• [DESCRIPTION OF THE TASK] Continue the personal account of nerve pain and recovery below, picking up after its final sentence.

• [DOCUMENT SEGMENT]
┏━━

I have to keep springing forth. I'm super thrilled that I'm actually walking with minimal pain (do twinges count?) and that I'm still bendy and capable (I've been sooooo much worse in the past), but now that sciatic lesion is an established thing and we're openly discussing the serious options after years of therapy and strength training suddenly epic failing me last month, I'm having to rethink my entire year going forward. Nothing screws up a schedule of any kind like sudden partial paralysis and bullet pains shooting holes in the walls.
First item on the table- lose weight before possible emergency surgery (hoping it doesn't come to that) so everything between cutting me open and follow up therapy will be easier. Since I've done nursing clinicals, I know this is a big deal, even though I'm not that heavy compared to the typical aging diabetic women my age. My weight has been so steady the last few months no matter what I do (which is actually a good thing when you jump on and off cancer watches, and a really good thing when you're diabetic because it's super typical to keep gaining), it's like my body is THE LAW and I'm just along for the ride.
From a private post written on April 3, 2009. It was about nerve problems in my neck that I'd lived with ever since I was thrown out of a flipping car, and the Lhermitte's sign I developed had finally become almost unlivable, among other distressful pain. I never had the surgery or even the shots, electing instead to first try chiropractics and physical therapy, with awesome results, although I had to be very patient and persistent to see results, and I'm still working on recovery. It takes a whole lot of stubborn to get through some levels of pain, but pain isn't always bad. Sometimes healing is as painful as an initial injury, and pain is good because it means the nerve is still working. A complete loss of pain after spinal cord injuries is ~bad~. Accepting pain as a good thing goes a long way toward dealing with it.

┗━━

• [SUPPLIED INFORMATION]
┏━━

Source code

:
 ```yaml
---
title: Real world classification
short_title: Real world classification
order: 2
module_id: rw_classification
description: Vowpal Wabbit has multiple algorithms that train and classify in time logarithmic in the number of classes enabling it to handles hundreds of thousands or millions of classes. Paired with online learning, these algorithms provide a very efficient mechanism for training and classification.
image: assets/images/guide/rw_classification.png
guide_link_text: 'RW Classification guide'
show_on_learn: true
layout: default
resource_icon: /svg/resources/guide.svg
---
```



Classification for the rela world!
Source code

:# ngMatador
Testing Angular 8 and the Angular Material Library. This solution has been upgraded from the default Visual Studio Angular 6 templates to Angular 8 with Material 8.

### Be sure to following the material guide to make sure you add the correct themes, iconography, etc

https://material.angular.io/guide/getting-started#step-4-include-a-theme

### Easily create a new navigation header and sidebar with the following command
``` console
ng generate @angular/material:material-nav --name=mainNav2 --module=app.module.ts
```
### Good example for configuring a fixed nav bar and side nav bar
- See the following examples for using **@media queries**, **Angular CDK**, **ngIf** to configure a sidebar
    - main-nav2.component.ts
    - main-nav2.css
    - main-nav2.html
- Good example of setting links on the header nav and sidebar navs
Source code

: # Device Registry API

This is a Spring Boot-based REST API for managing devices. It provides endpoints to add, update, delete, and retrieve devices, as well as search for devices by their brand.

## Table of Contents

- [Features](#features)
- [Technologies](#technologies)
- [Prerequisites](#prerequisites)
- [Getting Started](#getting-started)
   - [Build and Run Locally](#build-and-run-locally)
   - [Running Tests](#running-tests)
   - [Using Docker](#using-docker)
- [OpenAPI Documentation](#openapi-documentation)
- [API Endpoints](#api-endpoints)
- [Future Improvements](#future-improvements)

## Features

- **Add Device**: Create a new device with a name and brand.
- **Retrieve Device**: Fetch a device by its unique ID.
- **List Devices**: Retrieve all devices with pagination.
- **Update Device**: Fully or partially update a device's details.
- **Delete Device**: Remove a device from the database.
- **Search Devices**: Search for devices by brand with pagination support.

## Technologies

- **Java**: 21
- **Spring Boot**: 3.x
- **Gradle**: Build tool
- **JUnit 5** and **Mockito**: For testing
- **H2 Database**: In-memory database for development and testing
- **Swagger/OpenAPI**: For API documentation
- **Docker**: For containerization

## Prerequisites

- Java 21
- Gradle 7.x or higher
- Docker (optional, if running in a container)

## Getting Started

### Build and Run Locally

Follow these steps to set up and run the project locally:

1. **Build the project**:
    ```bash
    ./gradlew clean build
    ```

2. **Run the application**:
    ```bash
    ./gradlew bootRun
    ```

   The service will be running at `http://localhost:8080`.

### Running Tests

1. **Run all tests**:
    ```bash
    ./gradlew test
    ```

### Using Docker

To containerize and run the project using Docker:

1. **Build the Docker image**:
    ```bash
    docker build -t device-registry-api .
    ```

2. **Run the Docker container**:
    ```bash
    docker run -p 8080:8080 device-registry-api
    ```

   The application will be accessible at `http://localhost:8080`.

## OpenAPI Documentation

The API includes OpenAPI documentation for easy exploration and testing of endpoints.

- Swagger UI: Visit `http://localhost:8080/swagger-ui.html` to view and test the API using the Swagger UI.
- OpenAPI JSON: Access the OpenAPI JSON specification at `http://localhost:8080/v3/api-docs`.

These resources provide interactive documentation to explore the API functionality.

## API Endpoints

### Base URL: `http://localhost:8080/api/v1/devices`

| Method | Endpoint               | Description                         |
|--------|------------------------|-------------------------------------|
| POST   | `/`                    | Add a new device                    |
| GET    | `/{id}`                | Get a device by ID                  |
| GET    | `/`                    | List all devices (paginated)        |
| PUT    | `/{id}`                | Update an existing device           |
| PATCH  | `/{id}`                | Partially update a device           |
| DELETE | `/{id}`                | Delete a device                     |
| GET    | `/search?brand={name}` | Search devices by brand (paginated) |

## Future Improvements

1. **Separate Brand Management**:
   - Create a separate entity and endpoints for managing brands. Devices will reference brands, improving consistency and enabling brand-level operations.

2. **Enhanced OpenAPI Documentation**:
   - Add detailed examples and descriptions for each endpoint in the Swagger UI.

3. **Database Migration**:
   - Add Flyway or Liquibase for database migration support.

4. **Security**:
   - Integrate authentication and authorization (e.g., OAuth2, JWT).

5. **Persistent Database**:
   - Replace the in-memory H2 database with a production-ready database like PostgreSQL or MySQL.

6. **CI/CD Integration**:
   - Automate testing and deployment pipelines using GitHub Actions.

┗━━

• [ANSWER TO THIS EXERCISE]
April 3, 2009
Here's where I am with the latest visit to a pain specialist in a big pain/surgery center.
Aside from being offered an extensive list of meds I already know I can't take and physical therapy I know insurance will throw a fit over and won't address or solve my personal medical issues because they have to stick to defined insurance protocols, I have the option of having anesthesia squirted directly into my spine while I'm semi-sedated in radiology, with heavy concerns that 1- I'll have a hyper reaction to it like I do everything else and wind up in lupus flareup or something (this guy said a person like me could react even to needles, I'd never thought of that), or 2- it simply won't last a reasonable enough amount of time to be worth it. If they add steroid, complications could rise exponentially, and then the next step after that is neuroablation.
"Neuroablation is used as a last resort when other attempts to eliminate pain have failed. It uses heat to destroy nerves that send pain signals to and from the brain. It is used for back pain and referred pain in other parts of the body. It can be permanent, but sometimes the nerves will grow back."
Um, they'd pretty much have to destroy the entire nerve bundle right at the base of my skull... And that still wouldn't stop the cranial and trigeminal nerves around my skull from throwing migraines at me.
This guy thinks my pain isn't so much from the disk bulge, which is very slight on the MRI (although he can actually feel it with his finger, which I'm thinking means if they'd turned me differently, it might look bigger on the film, because the bulge is closer to the side than the back), but from the fibro, and there pretty much isn't anything he can do about that. Personally, I still think this is a slowly progressing nervous system disorder related to long-term viral infection along my nerve pathways and lupus-fibro complicating how my body handles it, but since no one can actually *see* any damage until lesions show up (and by then it's too late, you're crippled and there's no hope), no one can really say for sure. I can't tell you how many times if I've been checked for everything from multiple sclerosis to cancers.
Anyway, in spite of all that, he put a floating order in the system that I have a full year to take advantage of when I decide I'm desperate enough to try it. I told him there have been a few days this winter I was ready to tazer myself, he thought that was a good one.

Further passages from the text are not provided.